If you have a high powdered blender, use this for the dressing to achieve a silky smooth emulsified dressing. Don’t have one? No worries, you might just have a few sesame seeds remaining… but that’s never a bad thing 🙂
Quinoa Carrot Bowls with Lemon Sesame Dressing
Ingredients
- 8 medium carrots ends trimmed and sliced into 5mm thick batons
- 2 tablespoons olive oil
- 1 teaspoon pure maple syrup or raw sugar
- 1/2 teaspoon fine sea salt
- 1 tablespoon lightly toasted sesame seeds
- handful coriander leaves + tender stems roughly chopped
- cooked quinoa and microgreens to serve
Lemon sesame dressing
- the juice 1 large lemon
- 1/4 cup extra virgin olive oil
- 1 teaspoon pure maple syrup or raw sugar
- 1 tablespoon lightly toasted sesame seeds
- 1 small clove garlic
Instructions
- Place sliced carrots, olive oil, maple syrup (or honey/sugar) and salt into a medium saucepan, pour over 200ml water (you’re aiming for the water to come just over halfway up the carrots, this will vary depending on the size of your pan, so add a touch more if needed). Bring to the boil and continue to boil uncovered on high 8-10 minutes, stirring occasionally. As the water evaporates, keep an eye on the pan so it doesn’t completely dry out. After 8-10 minutes the carrots should be tender and the water evaporated.

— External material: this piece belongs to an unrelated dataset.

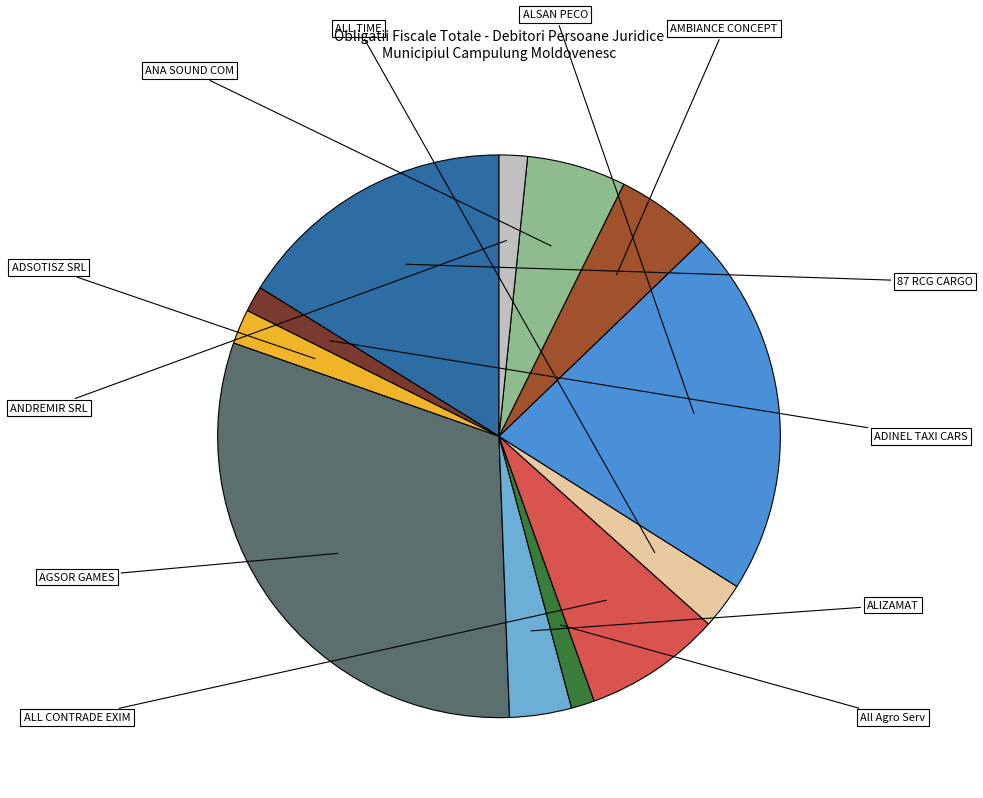

Does any single category account for the majority?

No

Pour off excess water if there’s a little too much and return to the heat to cook until the carrots are left cooking in the olive oil. Remove from the heat, stir through the sesame seeds and coriander. Taste and add a pinch more salt if needed.
- To make the dressing combine all the ingredients in a small blender and blend on high until super smooth, thick and creamy. Season with fine sea salt.
- To serve, divide carrots between 4 bowls and serve alongside cooked quinoa and microgreens, drizzling everything with dressing before eating.